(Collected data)
- - -

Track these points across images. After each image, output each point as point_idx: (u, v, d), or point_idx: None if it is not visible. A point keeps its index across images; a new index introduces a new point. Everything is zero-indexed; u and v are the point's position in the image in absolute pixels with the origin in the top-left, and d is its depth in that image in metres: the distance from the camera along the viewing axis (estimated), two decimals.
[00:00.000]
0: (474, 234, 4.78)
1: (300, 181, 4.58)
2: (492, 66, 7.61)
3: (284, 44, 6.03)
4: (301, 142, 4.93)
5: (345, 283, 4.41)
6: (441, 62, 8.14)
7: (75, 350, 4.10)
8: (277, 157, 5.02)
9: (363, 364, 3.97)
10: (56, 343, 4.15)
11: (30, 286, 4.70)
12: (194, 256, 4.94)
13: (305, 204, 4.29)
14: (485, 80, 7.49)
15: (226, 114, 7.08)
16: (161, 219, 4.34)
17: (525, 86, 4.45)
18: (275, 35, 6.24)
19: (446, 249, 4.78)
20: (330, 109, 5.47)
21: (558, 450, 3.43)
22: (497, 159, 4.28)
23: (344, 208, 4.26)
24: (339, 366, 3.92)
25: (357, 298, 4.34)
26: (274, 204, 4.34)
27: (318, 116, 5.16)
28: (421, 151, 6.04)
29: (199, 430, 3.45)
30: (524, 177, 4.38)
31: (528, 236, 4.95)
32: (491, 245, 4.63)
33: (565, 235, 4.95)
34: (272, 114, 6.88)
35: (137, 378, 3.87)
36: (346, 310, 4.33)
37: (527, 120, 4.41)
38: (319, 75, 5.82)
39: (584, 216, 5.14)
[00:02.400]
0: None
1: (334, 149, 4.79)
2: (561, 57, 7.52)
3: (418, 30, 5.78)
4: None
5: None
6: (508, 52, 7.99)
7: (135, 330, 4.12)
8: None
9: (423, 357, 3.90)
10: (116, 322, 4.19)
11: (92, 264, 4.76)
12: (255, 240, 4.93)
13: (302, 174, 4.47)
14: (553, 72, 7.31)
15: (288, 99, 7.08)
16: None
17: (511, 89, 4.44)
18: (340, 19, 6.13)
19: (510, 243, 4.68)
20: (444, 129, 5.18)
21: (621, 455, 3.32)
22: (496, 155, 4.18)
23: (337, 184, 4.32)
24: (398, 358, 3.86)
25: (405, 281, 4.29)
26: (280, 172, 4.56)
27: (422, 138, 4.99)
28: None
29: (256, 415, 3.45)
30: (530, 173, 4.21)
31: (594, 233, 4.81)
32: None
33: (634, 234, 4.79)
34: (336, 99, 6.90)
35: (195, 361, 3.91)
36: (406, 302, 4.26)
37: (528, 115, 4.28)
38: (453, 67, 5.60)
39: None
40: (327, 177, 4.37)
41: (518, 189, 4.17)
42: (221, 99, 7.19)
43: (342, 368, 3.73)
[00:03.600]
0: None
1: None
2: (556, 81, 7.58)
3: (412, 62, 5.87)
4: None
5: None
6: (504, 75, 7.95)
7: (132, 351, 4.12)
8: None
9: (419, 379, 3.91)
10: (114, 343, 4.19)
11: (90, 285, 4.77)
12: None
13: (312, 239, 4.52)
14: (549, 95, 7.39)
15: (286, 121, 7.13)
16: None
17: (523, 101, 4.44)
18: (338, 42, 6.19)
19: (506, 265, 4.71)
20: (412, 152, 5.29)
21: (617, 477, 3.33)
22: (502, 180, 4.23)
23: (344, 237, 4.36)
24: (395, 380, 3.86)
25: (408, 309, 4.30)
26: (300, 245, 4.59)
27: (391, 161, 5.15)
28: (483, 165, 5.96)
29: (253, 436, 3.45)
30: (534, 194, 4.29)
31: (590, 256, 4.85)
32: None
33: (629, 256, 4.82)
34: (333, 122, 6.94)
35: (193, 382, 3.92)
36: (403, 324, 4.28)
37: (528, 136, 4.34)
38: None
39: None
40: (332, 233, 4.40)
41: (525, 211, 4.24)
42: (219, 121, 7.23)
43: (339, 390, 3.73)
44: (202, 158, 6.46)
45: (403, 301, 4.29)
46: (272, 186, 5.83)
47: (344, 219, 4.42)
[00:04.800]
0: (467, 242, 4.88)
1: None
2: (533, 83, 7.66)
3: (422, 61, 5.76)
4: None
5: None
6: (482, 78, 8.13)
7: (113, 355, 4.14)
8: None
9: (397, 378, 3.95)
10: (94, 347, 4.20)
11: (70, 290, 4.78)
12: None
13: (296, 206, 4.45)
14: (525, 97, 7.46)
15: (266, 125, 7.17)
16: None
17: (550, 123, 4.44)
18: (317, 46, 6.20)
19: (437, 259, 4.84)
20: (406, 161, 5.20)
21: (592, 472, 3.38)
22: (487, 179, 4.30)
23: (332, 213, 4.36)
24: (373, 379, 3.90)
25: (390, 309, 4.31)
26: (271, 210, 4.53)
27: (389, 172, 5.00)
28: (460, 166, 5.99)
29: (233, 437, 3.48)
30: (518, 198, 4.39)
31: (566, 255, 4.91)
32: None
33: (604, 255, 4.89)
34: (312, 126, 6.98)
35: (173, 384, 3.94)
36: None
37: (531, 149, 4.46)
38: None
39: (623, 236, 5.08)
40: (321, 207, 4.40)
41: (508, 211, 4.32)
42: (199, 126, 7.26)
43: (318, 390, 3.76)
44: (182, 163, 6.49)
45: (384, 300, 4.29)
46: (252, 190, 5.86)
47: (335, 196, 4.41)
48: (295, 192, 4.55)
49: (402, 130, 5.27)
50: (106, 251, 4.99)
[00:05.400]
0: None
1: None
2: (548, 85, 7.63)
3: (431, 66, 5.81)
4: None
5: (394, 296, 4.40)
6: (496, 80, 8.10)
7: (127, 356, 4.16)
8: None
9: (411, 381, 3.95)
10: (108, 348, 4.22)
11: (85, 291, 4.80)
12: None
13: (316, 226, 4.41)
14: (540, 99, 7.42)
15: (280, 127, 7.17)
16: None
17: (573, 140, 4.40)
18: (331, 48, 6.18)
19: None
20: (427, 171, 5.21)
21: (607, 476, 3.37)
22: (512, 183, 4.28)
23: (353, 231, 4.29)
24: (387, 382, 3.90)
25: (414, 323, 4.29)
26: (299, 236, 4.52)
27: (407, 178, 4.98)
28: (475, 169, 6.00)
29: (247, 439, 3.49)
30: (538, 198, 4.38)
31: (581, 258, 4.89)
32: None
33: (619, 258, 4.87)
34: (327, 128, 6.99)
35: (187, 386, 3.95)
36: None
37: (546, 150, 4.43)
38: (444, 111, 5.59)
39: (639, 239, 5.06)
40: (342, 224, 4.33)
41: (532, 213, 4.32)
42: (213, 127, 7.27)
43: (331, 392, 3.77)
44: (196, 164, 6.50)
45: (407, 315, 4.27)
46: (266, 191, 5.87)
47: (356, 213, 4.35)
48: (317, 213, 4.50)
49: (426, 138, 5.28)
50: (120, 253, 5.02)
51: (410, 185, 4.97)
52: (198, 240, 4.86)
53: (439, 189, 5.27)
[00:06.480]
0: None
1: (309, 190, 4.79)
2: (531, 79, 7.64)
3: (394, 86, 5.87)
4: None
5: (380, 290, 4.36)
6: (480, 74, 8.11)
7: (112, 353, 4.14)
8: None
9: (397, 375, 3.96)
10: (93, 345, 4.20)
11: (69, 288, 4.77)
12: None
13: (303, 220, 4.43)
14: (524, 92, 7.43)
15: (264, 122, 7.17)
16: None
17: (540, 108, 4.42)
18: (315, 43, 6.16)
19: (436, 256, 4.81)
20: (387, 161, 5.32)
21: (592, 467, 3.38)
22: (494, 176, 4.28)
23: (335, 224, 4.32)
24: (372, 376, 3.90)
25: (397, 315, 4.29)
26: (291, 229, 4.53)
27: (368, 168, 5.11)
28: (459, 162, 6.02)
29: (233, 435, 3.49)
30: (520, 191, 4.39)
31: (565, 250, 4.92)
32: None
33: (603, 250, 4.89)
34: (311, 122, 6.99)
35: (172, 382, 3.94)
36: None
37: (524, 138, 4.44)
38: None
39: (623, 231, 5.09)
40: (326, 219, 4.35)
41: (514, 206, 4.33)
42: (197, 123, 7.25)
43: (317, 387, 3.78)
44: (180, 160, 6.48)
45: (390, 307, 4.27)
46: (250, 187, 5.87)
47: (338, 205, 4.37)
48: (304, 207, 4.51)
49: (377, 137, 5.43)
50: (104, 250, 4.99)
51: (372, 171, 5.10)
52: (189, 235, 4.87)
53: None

- - -

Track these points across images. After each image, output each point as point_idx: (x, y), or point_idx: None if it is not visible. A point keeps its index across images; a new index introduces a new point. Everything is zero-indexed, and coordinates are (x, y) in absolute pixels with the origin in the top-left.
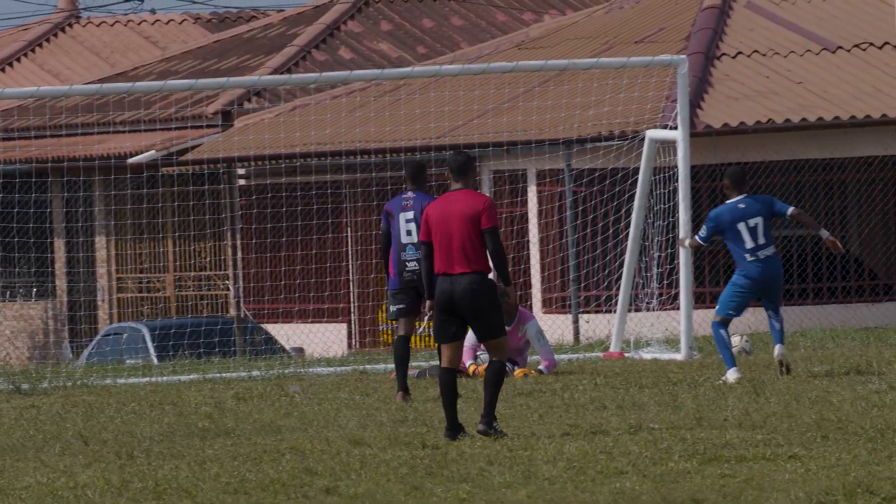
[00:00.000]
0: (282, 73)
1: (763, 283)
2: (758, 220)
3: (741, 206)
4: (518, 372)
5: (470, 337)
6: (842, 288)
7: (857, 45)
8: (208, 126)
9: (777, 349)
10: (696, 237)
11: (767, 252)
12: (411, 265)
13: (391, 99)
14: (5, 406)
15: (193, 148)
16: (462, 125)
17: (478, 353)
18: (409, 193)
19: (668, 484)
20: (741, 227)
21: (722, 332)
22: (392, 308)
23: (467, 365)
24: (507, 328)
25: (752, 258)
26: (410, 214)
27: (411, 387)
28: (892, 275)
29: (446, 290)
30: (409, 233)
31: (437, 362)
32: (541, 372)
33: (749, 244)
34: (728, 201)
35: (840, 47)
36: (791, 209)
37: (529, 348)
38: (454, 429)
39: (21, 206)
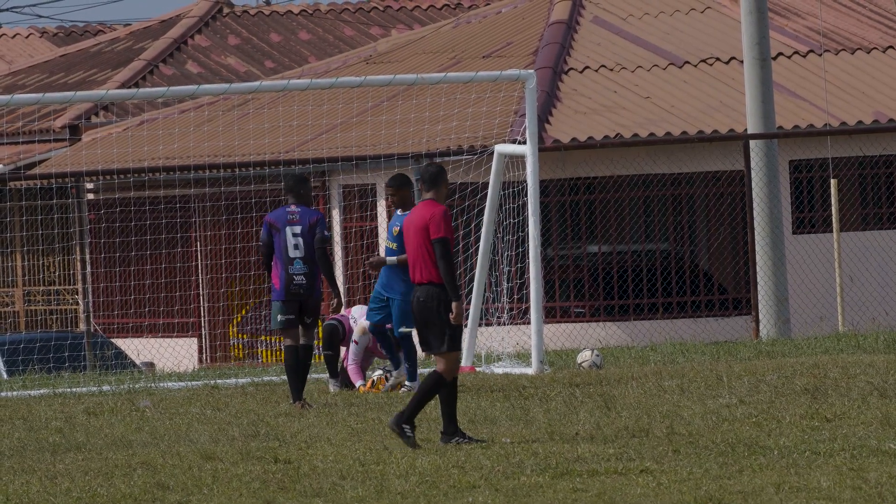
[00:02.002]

- - -

> WHAT THIS TASK INVOLVES
Please count the lines above that contain the string "introduces" and reply with the number alone.

> OUTPUT
2